:: DATASET RECORDS ::

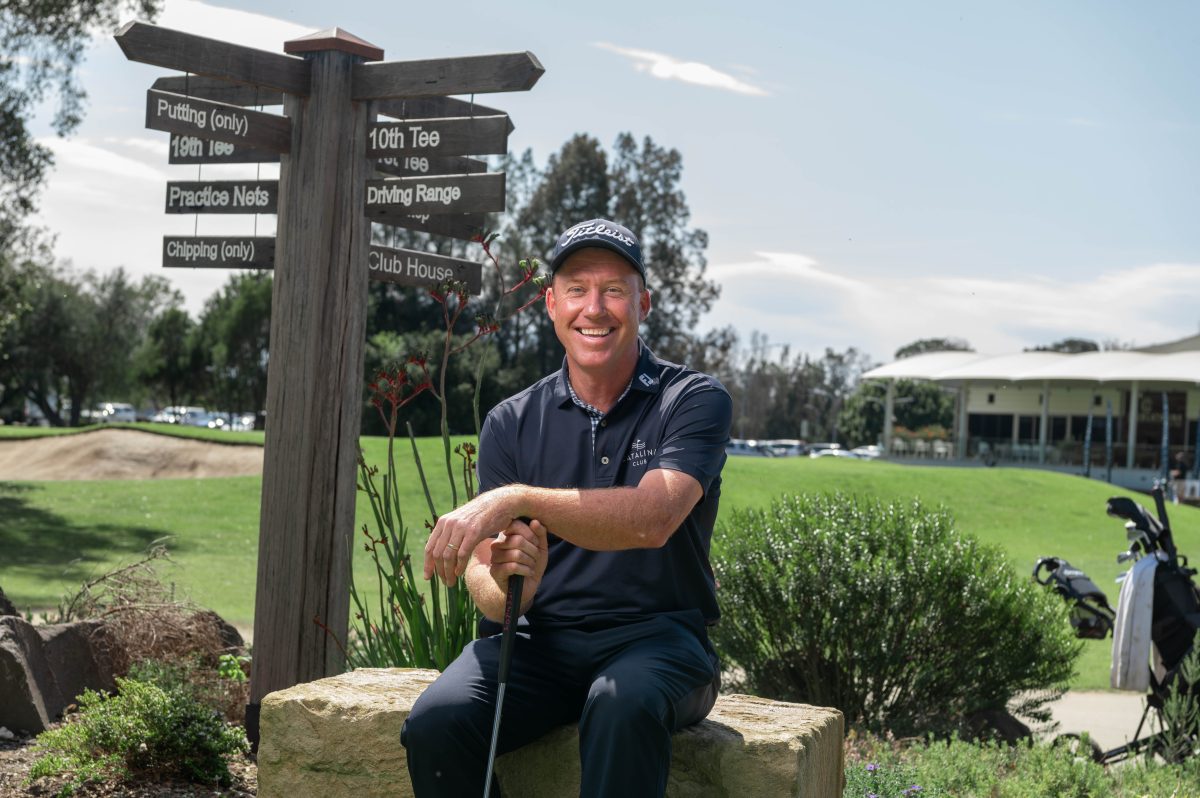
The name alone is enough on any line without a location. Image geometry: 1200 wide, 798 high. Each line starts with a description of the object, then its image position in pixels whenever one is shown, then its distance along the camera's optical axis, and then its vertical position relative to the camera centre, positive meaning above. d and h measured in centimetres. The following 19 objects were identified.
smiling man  290 -30
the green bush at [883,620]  665 -92
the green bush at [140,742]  484 -128
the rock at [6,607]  637 -105
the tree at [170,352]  7494 +260
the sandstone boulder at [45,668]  559 -125
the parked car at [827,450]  6688 -90
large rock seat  310 -81
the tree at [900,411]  9156 +186
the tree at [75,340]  6278 +251
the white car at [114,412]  8712 -126
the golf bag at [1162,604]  677 -78
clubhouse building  4966 +169
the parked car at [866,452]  6677 -87
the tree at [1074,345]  10188 +798
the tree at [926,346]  10894 +776
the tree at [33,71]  2217 +548
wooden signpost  563 +67
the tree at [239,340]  6962 +327
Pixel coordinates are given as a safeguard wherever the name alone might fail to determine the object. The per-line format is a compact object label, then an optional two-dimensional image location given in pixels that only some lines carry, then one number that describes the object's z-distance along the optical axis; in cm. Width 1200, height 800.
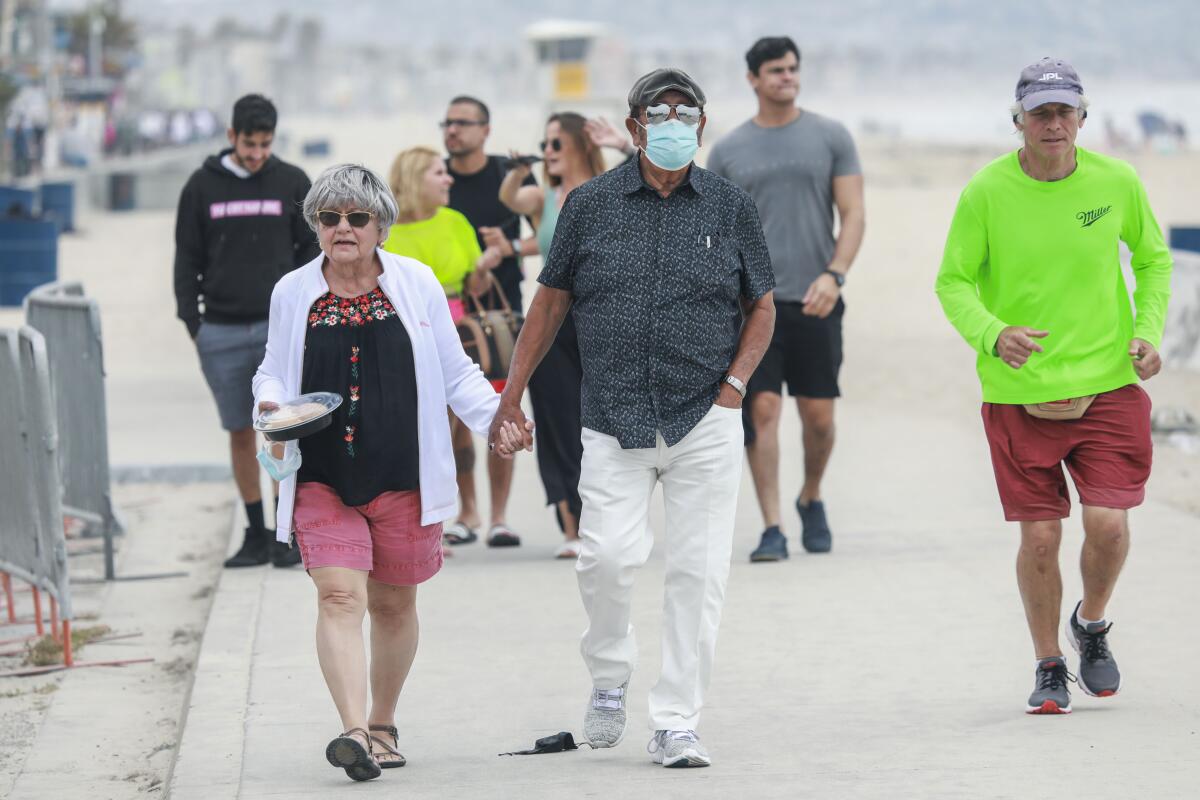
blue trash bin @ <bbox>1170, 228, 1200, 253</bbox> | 3394
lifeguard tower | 12019
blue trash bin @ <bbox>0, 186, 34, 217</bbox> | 5325
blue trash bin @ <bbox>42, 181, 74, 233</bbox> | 6637
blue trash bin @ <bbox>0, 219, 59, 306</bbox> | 4197
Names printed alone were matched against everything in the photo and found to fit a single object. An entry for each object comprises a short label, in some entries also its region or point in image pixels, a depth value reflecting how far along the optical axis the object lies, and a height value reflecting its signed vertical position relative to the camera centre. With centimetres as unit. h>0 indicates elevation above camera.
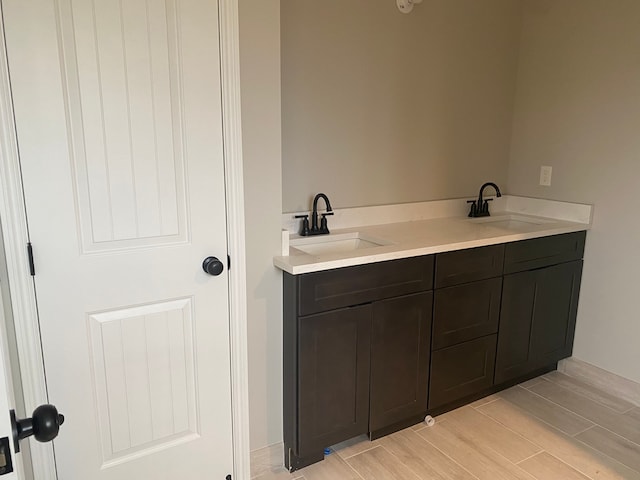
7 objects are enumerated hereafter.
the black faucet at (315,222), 241 -34
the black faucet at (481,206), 302 -32
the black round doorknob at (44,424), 72 -40
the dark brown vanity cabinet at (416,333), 202 -85
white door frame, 140 -32
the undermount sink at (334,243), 233 -44
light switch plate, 298 -13
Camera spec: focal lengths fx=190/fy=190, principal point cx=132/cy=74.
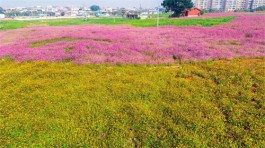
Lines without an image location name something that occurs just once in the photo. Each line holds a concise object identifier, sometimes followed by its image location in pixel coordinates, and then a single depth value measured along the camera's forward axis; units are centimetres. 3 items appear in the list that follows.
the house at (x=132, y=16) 10094
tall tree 8508
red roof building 8325
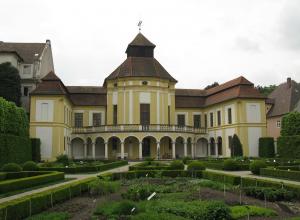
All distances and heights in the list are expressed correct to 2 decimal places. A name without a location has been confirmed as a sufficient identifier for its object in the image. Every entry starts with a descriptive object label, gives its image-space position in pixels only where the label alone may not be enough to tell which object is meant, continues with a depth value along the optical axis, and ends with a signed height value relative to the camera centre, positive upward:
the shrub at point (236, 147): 31.61 -1.76
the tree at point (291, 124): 28.10 +0.84
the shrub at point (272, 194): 10.18 -2.42
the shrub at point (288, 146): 26.96 -1.47
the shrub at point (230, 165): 20.29 -2.52
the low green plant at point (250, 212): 7.94 -2.47
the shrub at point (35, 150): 28.99 -1.77
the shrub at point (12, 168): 17.37 -2.24
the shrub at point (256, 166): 17.84 -2.31
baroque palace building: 31.22 +2.38
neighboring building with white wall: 35.31 +10.42
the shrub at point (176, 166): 19.17 -2.42
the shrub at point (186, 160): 26.93 -2.81
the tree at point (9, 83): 33.01 +6.50
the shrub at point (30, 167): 18.71 -2.35
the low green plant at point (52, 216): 7.67 -2.47
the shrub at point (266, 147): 30.69 -1.75
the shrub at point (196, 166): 18.39 -2.35
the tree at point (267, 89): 57.97 +9.86
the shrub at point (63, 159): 24.99 -2.44
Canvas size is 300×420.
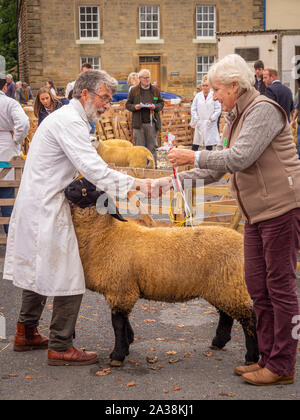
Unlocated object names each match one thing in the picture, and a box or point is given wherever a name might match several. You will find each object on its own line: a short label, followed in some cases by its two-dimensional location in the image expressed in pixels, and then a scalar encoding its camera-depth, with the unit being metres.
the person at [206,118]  13.56
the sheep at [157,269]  4.57
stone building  33.75
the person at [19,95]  27.45
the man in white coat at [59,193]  4.41
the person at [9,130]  8.41
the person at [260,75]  12.99
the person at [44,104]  10.91
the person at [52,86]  18.19
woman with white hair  3.97
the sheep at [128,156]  12.08
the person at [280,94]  10.99
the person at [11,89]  21.31
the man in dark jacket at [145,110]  13.39
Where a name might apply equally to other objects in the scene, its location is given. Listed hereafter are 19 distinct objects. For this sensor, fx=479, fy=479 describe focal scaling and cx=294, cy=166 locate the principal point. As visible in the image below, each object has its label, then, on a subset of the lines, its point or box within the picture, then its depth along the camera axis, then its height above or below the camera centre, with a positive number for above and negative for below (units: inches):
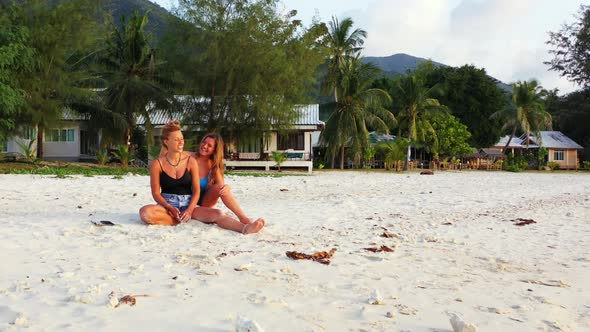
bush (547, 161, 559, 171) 1454.2 -20.8
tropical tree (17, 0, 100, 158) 754.2 +170.8
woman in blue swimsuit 211.0 -5.3
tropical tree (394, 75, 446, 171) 1192.2 +134.5
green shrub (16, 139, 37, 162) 695.9 -5.8
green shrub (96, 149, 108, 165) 780.6 -7.0
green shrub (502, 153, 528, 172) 1247.0 -14.4
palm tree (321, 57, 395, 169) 1114.7 +110.7
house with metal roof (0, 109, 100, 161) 1015.6 +21.3
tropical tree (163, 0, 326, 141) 816.9 +164.0
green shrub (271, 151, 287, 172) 883.1 -2.0
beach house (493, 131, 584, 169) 1637.6 +42.7
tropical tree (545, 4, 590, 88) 1673.2 +387.5
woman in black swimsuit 200.4 -14.2
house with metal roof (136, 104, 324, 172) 920.9 +25.2
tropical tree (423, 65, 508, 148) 1581.0 +193.5
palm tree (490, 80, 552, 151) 1495.6 +149.8
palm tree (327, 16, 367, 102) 1203.2 +290.3
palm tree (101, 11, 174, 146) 932.0 +156.6
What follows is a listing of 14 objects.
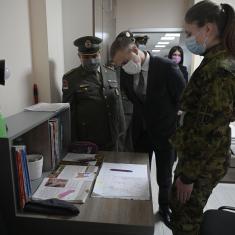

:::

WORK ITEM.
Read through the records above and copy the lines that contain "tropical".

RESPONSE BOX.
tropical tree (17, 0, 100, 158) 754.2 +170.8
tropical tree (394, 75, 446, 171) 1192.2 +134.5
tropical tree (163, 0, 326, 141) 816.9 +164.0
tropical tree (545, 4, 590, 88) 1673.2 +387.5
tropical tree (423, 65, 508, 148) 1581.0 +193.5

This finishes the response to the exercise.